Ministers have not committed to a formal licensing system for Scotland, but have asked Scottish Natural Heritage (SNH) to investigate the options. McLeod confirmed on Thursday that SNH had just invited tenders for the review.

Paul Wheelhouse, her predecessor, told Holyrood last year: “The Scottish government is determined to stamp out this deeply unpleasant and pernicious criminal behaviour. If and when we judge it necessary, I am committed to taking further action. If that involves licensing certain types of businesses, we will do so.”

Ian Thompson, head of investigation for RSPB Scotland, said discovering poisoned or shot birds was a matter of luck; many perpetrators – who were trying to protect their grouse or pheasant shoots – covered up their crimes or birds never found.

There had been 171 cases of poison baits or non-target species such as domestic cats and dogs found poisoned. There had been 134 cases were illegal traps were set or other attempts at persecution detected.

That pointed to systematic, widespread persecution, said Thompson: “This isn’t the work of a few rogue individuals. It is widespread and concentrated where shooting management takes place.”

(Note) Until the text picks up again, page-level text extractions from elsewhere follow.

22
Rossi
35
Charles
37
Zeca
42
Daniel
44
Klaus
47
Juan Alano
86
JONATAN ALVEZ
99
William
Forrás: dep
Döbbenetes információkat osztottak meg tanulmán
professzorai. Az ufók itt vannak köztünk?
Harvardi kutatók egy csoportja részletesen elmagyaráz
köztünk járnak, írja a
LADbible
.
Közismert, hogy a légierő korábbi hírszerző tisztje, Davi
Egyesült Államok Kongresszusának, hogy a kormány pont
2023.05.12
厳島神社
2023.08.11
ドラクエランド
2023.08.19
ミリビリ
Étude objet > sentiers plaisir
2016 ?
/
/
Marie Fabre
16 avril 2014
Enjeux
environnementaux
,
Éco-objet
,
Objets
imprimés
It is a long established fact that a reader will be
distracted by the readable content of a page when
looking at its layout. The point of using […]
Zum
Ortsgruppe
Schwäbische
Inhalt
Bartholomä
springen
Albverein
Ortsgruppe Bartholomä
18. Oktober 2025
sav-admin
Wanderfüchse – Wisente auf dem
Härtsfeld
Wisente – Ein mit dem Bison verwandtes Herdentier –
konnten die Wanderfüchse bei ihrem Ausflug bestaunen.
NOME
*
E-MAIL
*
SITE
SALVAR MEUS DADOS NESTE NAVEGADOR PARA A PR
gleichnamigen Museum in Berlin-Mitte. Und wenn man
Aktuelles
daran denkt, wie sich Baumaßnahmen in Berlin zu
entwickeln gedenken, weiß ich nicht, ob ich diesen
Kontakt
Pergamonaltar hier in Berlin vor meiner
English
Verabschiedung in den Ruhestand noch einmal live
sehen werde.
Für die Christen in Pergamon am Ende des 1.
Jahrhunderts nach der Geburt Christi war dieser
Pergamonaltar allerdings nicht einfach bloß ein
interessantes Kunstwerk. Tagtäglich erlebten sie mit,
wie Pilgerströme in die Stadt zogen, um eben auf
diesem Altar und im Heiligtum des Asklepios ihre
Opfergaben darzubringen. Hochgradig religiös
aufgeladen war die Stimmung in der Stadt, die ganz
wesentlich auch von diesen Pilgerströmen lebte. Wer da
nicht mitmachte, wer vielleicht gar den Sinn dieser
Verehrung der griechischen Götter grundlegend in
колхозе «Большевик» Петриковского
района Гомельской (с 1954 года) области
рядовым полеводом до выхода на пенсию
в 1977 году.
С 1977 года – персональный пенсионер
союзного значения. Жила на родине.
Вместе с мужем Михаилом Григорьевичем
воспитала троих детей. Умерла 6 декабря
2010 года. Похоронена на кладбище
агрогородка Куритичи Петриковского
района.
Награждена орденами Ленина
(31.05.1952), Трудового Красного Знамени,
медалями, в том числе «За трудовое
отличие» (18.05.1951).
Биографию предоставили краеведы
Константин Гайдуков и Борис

RSPB Scotland said red kite, hen harrier and golden eagle populations were at an unnaturally low level in game shooting regions, in the Highlands, Angus near Dundee, and southern Scotland as a direct result of the persistent persecution.

There had been a 23% fall in hen harrier numbers recorded to 2010; there were hundreds of pairs of red kites missing from the Black Isle area north-east of Inverness and perhaps several hundred pairs of golden eagles more than the 442 breeding pairs now living in Scotland.

A recent Scottish Gamekeeper Survey had found 53% of golden eagle territories on grouse moors were occupied; Ian Thompson, head of investigations for RSPB Scotland, said that 66% should be in active use. Even those which were occupied, were held by a solitary bird, not a breeding pair.

The latest annual figures for 2014 showed there had been eight cases of illegal poisoning, including the deaths of 12 red kites and four buzzards in a cluster at Conon Bridge in Ross-shire – the largest number ever poisoned in a single proven incident in the UK.

In addition, there were 16 cases where traps, shooting, nest destruction and attempted persecution was proven, involving buzzards, peregrines, hen harriers and eagles in 2014.

The Scottish Moorland Group, which represents shooting estate owners, challenged the RSPB’s position that there was no downward trend over the last 20 years, arguing that there had been a noticeable decline in incidents in recent years.

Landowners were themselves taking action, said Tim Baynes, director of the Scottish Moorland Group. “The most striking fact about bird of prey deaths in Scotland is that they declined over the last 20 years and have fallen dramatically over the last five years in particular,” he said.